# [Task description]
Reproduce every line of the records below verbatim, omitting the pictures from your answer.

:: Records

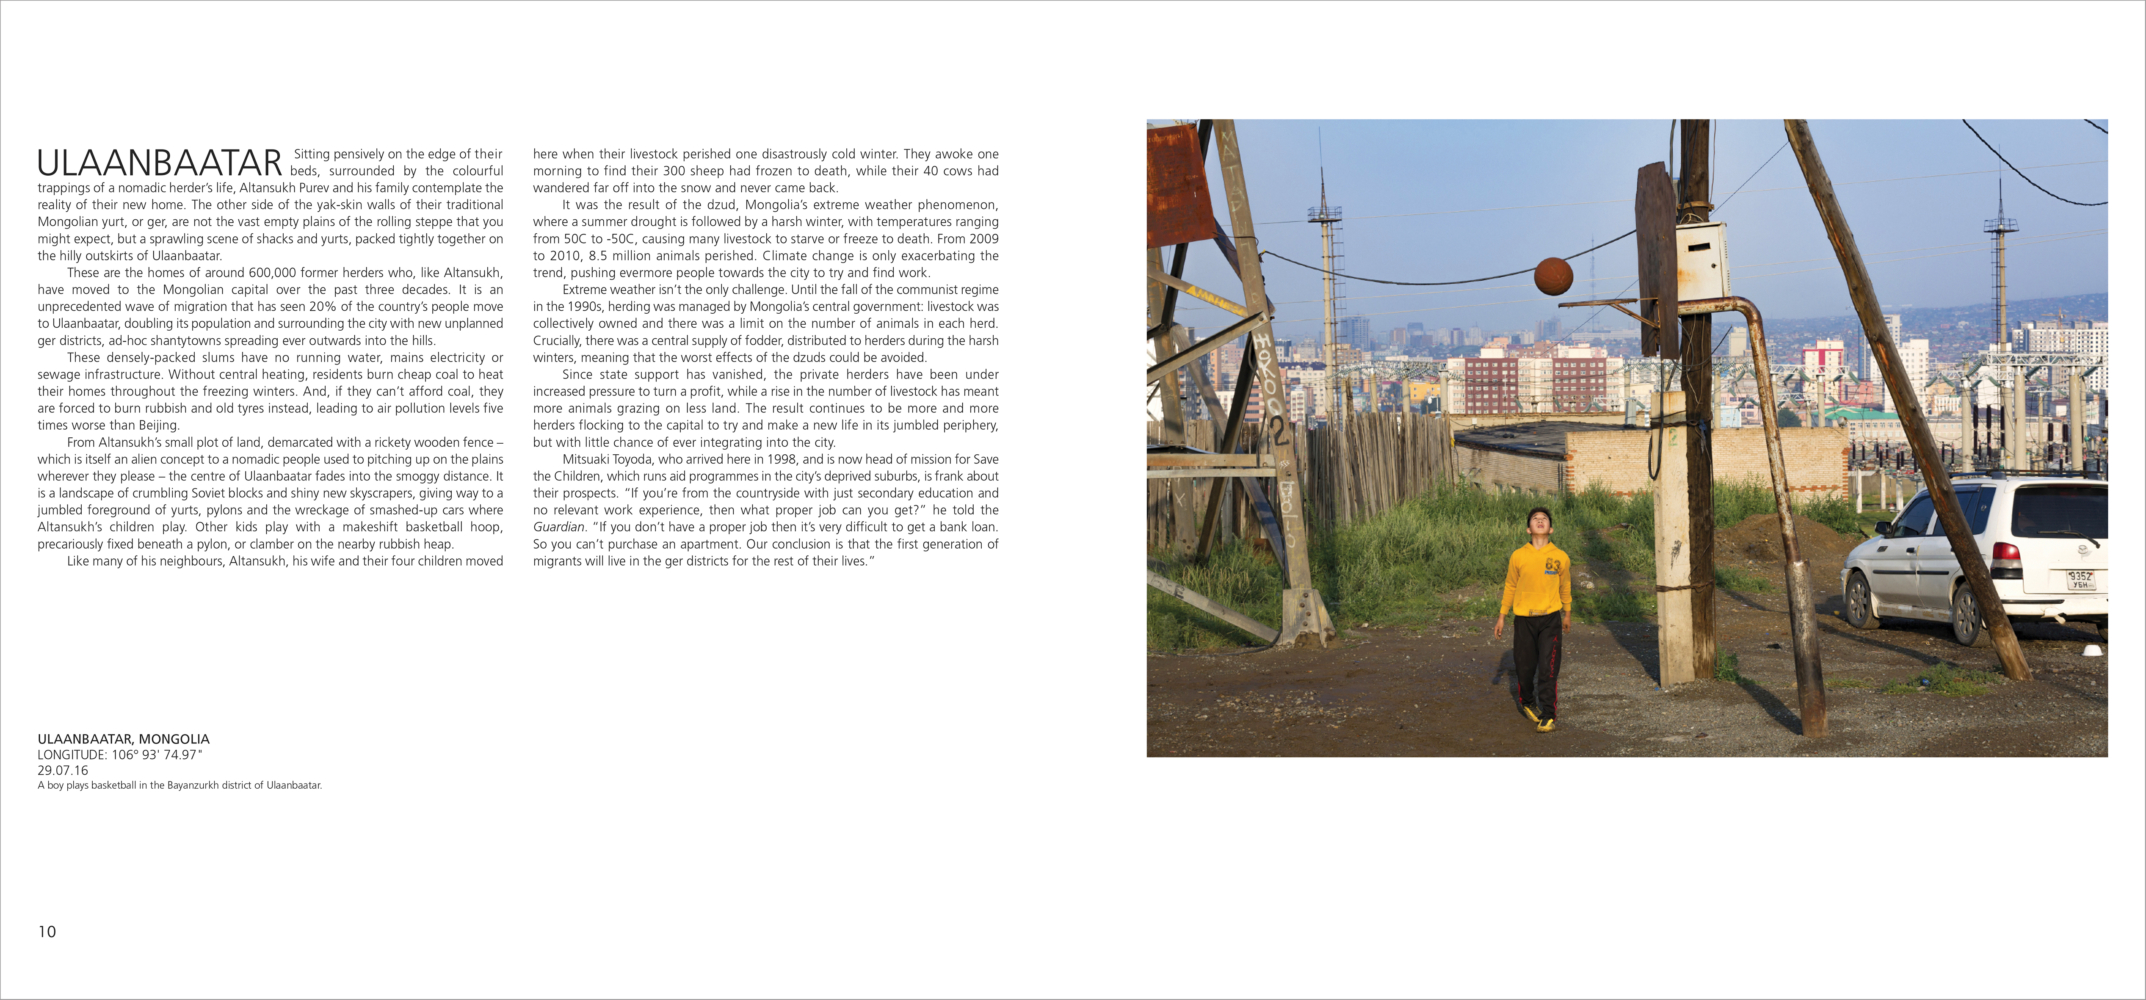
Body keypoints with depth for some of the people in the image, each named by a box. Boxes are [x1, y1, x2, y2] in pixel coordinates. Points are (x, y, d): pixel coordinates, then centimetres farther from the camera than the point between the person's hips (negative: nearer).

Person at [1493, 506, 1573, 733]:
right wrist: (1501, 617, 11)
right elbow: (1510, 587, 9)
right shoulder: (1518, 556, -1)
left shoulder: (1560, 557, -1)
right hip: (1524, 619, 1)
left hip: (1550, 619, -1)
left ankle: (1549, 716, 0)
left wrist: (1567, 614, 23)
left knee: (1548, 669, -7)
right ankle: (1528, 703, 35)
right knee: (1525, 667, 8)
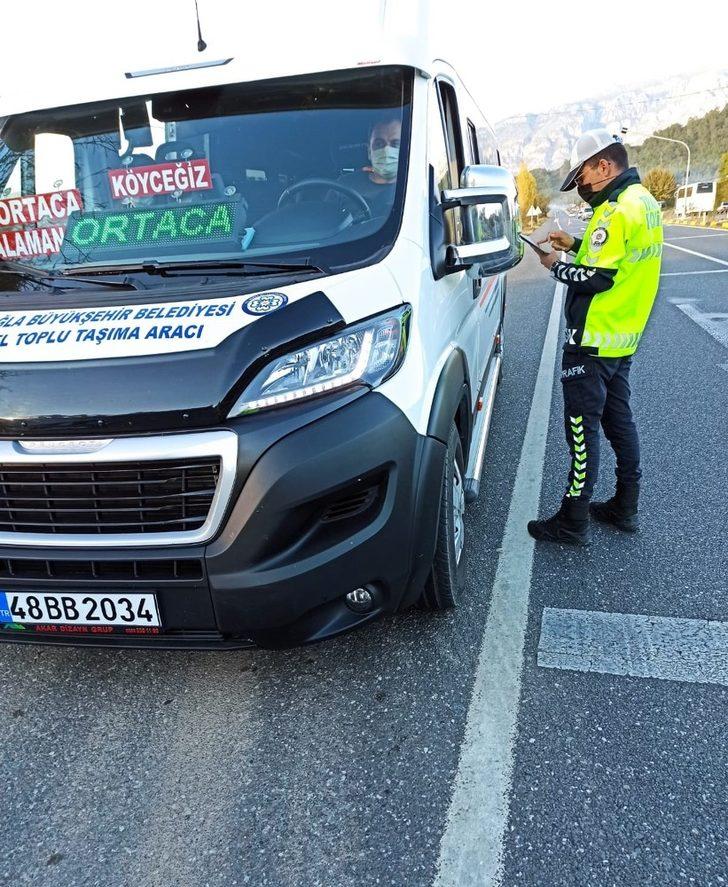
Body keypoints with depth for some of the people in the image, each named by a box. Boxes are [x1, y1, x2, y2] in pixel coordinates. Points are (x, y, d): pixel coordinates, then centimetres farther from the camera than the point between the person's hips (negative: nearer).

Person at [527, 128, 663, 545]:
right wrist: (576, 245, 10)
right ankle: (626, 508, 28)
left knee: (583, 426, -3)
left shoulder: (617, 210, -20)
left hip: (594, 341, -10)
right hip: (624, 338, 10)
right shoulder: (644, 202, 12)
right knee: (619, 419, 17)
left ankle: (574, 520, 5)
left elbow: (595, 278, -23)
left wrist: (555, 265, -7)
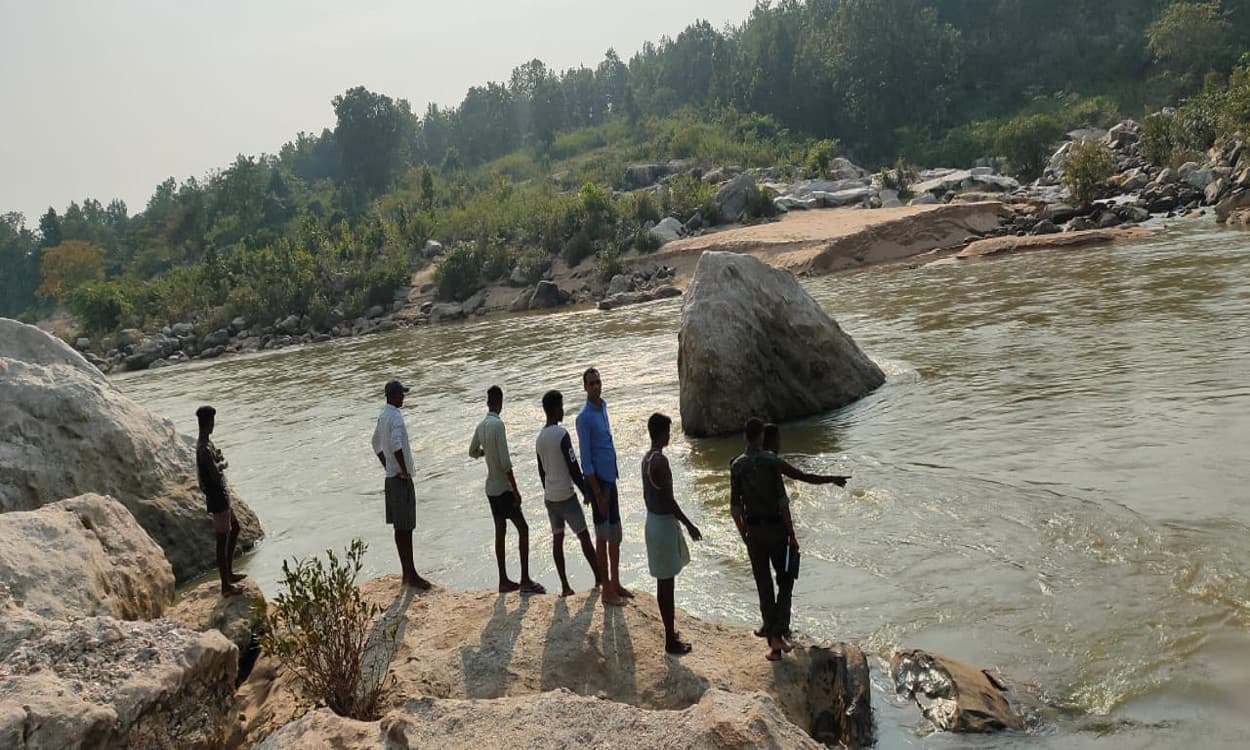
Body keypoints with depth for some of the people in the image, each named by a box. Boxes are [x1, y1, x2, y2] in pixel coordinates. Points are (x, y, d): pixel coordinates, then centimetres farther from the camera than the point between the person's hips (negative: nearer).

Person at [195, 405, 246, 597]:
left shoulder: (205, 444, 9)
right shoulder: (204, 449, -24)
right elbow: (216, 476, -28)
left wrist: (219, 462, -3)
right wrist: (223, 464, -9)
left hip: (222, 496, 11)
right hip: (217, 499, -11)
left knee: (235, 528, 24)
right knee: (222, 540, -2)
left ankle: (229, 573, 34)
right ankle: (225, 586, 7)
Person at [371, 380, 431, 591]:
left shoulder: (382, 417, 13)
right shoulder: (396, 417, -18)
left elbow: (376, 444, 27)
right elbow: (396, 445, -34)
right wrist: (405, 471, -23)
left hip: (391, 477, 10)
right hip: (401, 479, -10)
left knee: (401, 527, 13)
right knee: (405, 528, -5)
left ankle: (407, 573, 19)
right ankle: (411, 575, 0)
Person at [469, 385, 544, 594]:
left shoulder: (481, 426, 6)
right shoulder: (498, 425, -18)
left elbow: (472, 452, 22)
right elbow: (505, 462, -22)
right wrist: (515, 491, -17)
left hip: (491, 488, 8)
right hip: (503, 488, -8)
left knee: (500, 531, 11)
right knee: (523, 529, -3)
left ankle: (504, 581, 15)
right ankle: (525, 580, -4)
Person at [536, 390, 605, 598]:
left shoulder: (540, 438, 7)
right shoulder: (562, 434, -17)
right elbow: (573, 467, -16)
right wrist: (586, 491, -7)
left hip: (549, 497, 7)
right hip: (566, 495, -7)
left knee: (557, 538, 8)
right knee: (584, 536, 3)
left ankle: (564, 586, 10)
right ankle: (600, 579, 11)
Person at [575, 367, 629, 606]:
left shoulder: (603, 407, 10)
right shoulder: (584, 417, -15)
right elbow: (586, 461, -16)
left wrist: (610, 482, 18)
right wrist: (598, 495, -17)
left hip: (611, 478, 8)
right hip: (598, 480, -8)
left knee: (615, 535, 15)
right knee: (602, 537, 1)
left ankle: (616, 584, 27)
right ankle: (607, 590, 10)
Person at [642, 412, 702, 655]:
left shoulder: (646, 459, 7)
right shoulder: (661, 461, -22)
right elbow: (669, 500, -22)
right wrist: (689, 525, -15)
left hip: (653, 521, 9)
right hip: (664, 523, -9)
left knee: (664, 582, 17)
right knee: (666, 583, -1)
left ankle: (670, 632, 28)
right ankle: (670, 640, 8)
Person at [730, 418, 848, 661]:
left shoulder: (736, 466, -1)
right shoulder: (771, 461, -12)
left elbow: (735, 506, 0)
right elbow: (782, 502, -15)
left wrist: (744, 536, 13)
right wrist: (792, 535, -6)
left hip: (754, 531, 3)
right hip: (776, 529, -3)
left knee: (764, 587, 9)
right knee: (785, 581, 13)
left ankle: (773, 644, 13)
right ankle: (778, 634, -1)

::::

# [Completed task]
Body keypoints with depth for some of the people in the image, each named by a box. Boxes are [x1, y1, x2, y2] in pixel coordinates. Points are (x, y, d): pixel coordinates, then centimetres farther from the camera than the point between the person's hips (negative: nearer).

Person at [1493, 506, 1573, 733]:
right wrist: (1501, 617, 11)
right elbow: (1510, 587, 9)
right shoulder: (1518, 556, -1)
left shoulder: (1560, 557, -1)
right hip: (1524, 619, 1)
left hip: (1550, 619, -1)
left ankle: (1549, 716, 0)
left wrist: (1567, 614, 23)
left knee: (1548, 669, -7)
right ankle: (1528, 703, 35)
right knee: (1525, 667, 8)
Body keypoints with depth for some of the people in the image, each named by a box. Boxes are [x1, y1, x2, y2] in pixel coordinates. Points are (x, y, d): pixel coordinates, then centimetres farther from the camera than the point between the person's hips (negative: nearer).

Person at [527, 128, 663, 545]:
right wrist: (576, 245, 10)
right ankle: (626, 508, 28)
left knee: (583, 426, -3)
left shoulder: (617, 210, -20)
left hip: (594, 341, -10)
right hip: (624, 338, 10)
right shoulder: (644, 202, 12)
right knee: (619, 419, 17)
left ankle: (574, 520, 5)
left elbow: (595, 278, -23)
left wrist: (555, 265, -7)
Body keypoints with depth for some of the people in the image, each named by a box. Boxes are [x1, y1, x2, y2] in pixel coordinates. Points are (x, y, d): pixel coordinates, then centimetres farther from the camera than the point between the person's hips (negative: nearer).

Person at [195, 405, 246, 597]:
left shoulder: (205, 444, 9)
right shoulder: (204, 449, -24)
right elbow: (216, 476, -28)
left wrist: (219, 462, -3)
right wrist: (223, 464, -9)
left hip: (222, 496, 11)
right hip: (217, 499, -11)
left knee: (235, 528, 24)
right knee: (222, 540, -2)
left ankle: (229, 573, 34)
right ankle: (225, 586, 7)
Person at [371, 380, 431, 591]:
left shoulder: (382, 417, 13)
right shoulder: (396, 417, -18)
left elbow: (376, 444, 27)
right elbow: (396, 445, -34)
right wrist: (405, 471, -23)
left hip: (391, 477, 10)
right hip: (401, 479, -10)
left knee: (401, 527, 13)
right knee: (405, 528, -5)
left ankle: (407, 573, 19)
right ankle: (411, 575, 0)
Person at [469, 385, 544, 594]:
left shoulder: (481, 426, 6)
right shoulder: (498, 425, -18)
left elbow: (472, 452, 22)
right elbow: (505, 462, -22)
right wrist: (515, 491, -17)
left hip: (491, 488, 8)
right hip: (503, 488, -8)
left knee: (500, 531, 11)
right knee: (523, 529, -3)
left ankle: (504, 581, 15)
right ankle: (525, 580, -4)
Person at [536, 390, 605, 598]:
left shoulder: (540, 438, 7)
right shoulder: (562, 434, -17)
right elbow: (573, 467, -16)
right wrist: (586, 491, -7)
left hip: (549, 497, 7)
right hip: (566, 495, -7)
left knee: (557, 538, 8)
right knee: (584, 536, 3)
left ankle: (564, 586, 10)
right ankle: (600, 579, 11)
Person at [575, 367, 629, 606]:
left shoulder: (603, 407, 10)
right shoulder: (584, 417, -15)
right elbow: (586, 461, -16)
left wrist: (610, 482, 18)
right wrist: (598, 495, -17)
left hip: (611, 478, 8)
right hip: (598, 480, -8)
left knee: (615, 535, 15)
right knee: (602, 537, 1)
left ankle: (616, 584, 27)
right ankle: (607, 590, 10)
Person at [642, 412, 702, 655]:
left shoulder: (646, 459, 7)
right shoulder: (661, 461, -22)
right elbow: (669, 500, -22)
right wrist: (689, 525, -15)
left hip: (653, 521, 9)
right hip: (664, 523, -9)
left knee: (664, 582, 17)
right knee: (666, 583, -1)
left ankle: (670, 632, 28)
right ankle: (670, 640, 8)
Person at [730, 418, 848, 661]:
left shoulder: (736, 466, -1)
right shoulder: (771, 461, -12)
left elbow: (735, 506, 0)
right elbow: (782, 502, -15)
left wrist: (744, 536, 13)
right wrist: (792, 535, -6)
left hip: (754, 531, 3)
right hip: (776, 529, -3)
left knee: (764, 587, 9)
right knee: (785, 581, 13)
left ankle: (773, 644, 13)
right ankle: (778, 634, -1)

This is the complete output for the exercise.